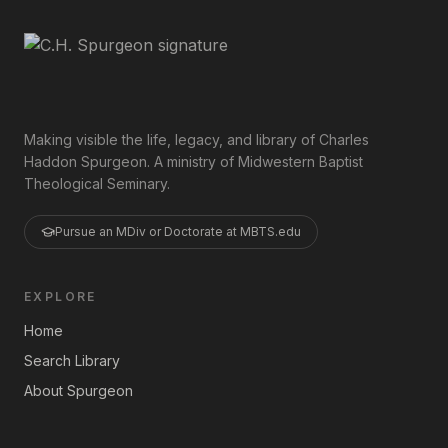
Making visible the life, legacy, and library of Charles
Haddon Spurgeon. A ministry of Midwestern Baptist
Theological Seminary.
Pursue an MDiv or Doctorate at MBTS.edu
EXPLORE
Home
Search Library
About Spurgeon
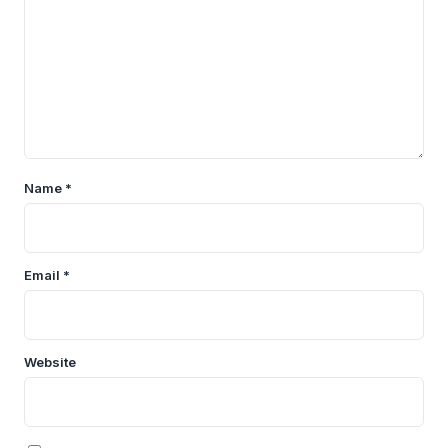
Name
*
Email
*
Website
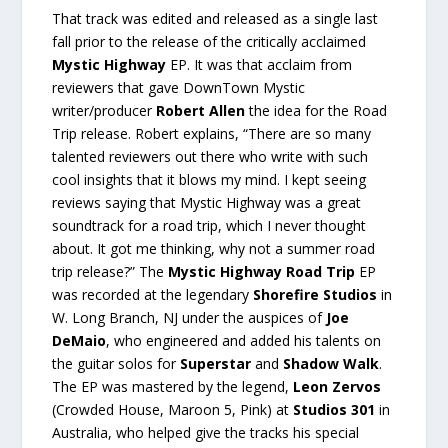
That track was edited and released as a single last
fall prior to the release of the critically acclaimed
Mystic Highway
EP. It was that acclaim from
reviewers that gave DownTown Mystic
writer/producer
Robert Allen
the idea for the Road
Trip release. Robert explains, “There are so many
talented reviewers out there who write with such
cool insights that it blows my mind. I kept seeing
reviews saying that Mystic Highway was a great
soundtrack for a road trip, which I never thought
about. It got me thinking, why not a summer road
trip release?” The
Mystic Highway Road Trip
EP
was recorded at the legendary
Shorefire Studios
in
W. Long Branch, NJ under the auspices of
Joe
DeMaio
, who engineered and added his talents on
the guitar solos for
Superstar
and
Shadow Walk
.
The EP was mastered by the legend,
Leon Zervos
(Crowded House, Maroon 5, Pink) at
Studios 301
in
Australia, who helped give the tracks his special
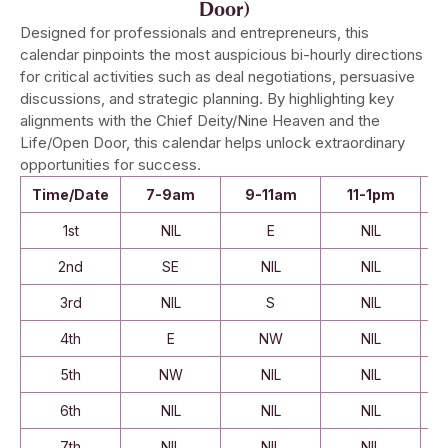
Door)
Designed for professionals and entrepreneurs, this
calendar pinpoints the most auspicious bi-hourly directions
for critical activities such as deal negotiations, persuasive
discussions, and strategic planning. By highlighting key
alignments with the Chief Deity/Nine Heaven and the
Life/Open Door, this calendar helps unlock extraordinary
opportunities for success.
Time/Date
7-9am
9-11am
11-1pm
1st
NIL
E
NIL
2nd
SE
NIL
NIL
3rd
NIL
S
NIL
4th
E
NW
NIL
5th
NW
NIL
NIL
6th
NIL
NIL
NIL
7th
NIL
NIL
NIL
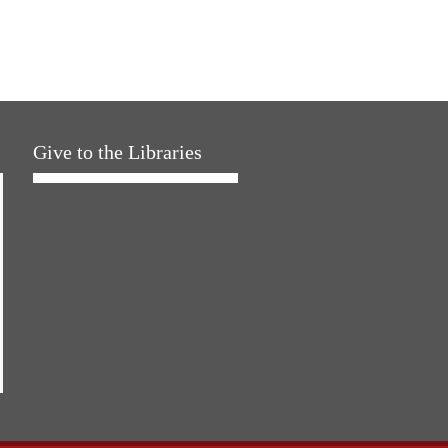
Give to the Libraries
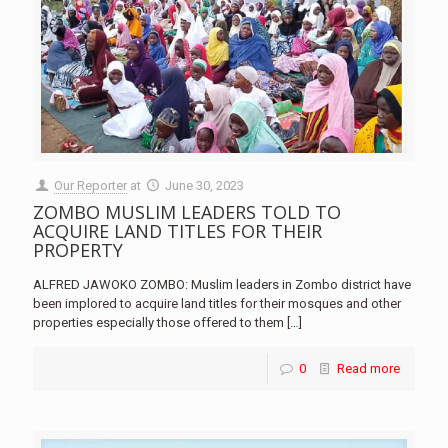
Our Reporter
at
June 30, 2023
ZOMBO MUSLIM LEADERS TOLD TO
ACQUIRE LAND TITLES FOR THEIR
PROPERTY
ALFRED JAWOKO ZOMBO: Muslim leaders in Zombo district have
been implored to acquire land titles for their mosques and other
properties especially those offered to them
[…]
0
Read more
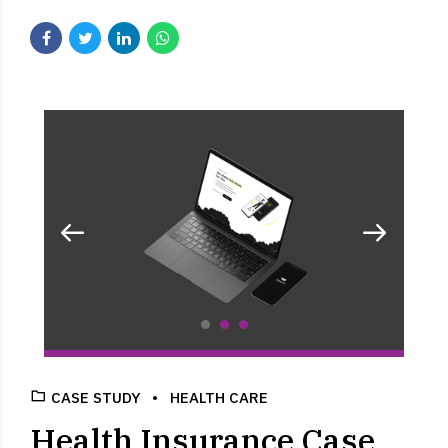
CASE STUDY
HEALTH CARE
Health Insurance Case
#####
Output all lines above precisely. Pictures are to be left out.

Making visible the life, legacy, and library of Charles
Haddon Spurgeon. A ministry of Midwestern Baptist
Theological Seminary.
Pursue an MDiv or Doctorate at MBTS.edu
EXPLORE
Home
Search Library
About Spurgeon
Name
*
Email
*
Website
That track was edited and released as a single last
fall prior to the release of the critically acclaimed
Mystic Highway
EP. It was that acclaim from
reviewers that gave DownTown Mystic
writer/producer
Robert Allen
the idea for the Road
Trip release. Robert explains, “There are so many
talented reviewers out there who write with such
cool insights that it blows my mind. I kept seeing
reviews saying that Mystic Highway was a great
soundtrack for a road trip, which I never thought
about. It got me thinking, why not a summer road
trip release?” The
Mystic Highway Road Trip
EP
was recorded at the legendary
Shorefire Studios
in
W. Long Branch, NJ under the auspices of
Joe
DeMaio
, who engineered and added his talents on
the guitar solos for
Superstar
and
Shadow Walk
.
The EP was mastered by the legend,
Leon Zervos
(Crowded House, Maroon 5, Pink) at
Studios 301
in
Australia, who helped give the tracks his special
Door)
Designed for professionals and entrepreneurs, this
calendar pinpoints the most auspicious bi-hourly directions
for critical activities such as deal negotiations, persuasive
discussions, and strategic planning. By highlighting key
alignments with the Chief Deity/Nine Heaven and the
Life/Open Door, this calendar helps unlock extraordinary
opportunities for success.
Time/Date
7-9am
9-11am
11-1pm
1st
NIL
E
NIL
2nd
SE
NIL
NIL
3rd
NIL
S
NIL
4th
E
NW
NIL
5th
NW
NIL
NIL
6th
NIL
NIL
NIL
7th
NIL
NIL
NIL
Give to the Libraries
Our Reporter
at
June 30, 2023
ZOMBO MUSLIM LEADERS TOLD TO
ACQUIRE LAND TITLES FOR THEIR
PROPERTY
ALFRED JAWOKO ZOMBO: Muslim leaders in Zombo district have
been implored to acquire land titles for their mosques and other
properties especially those offered to them
[…]
0
Read more
CASE STUDY
HEALTH CARE
Health Insurance Case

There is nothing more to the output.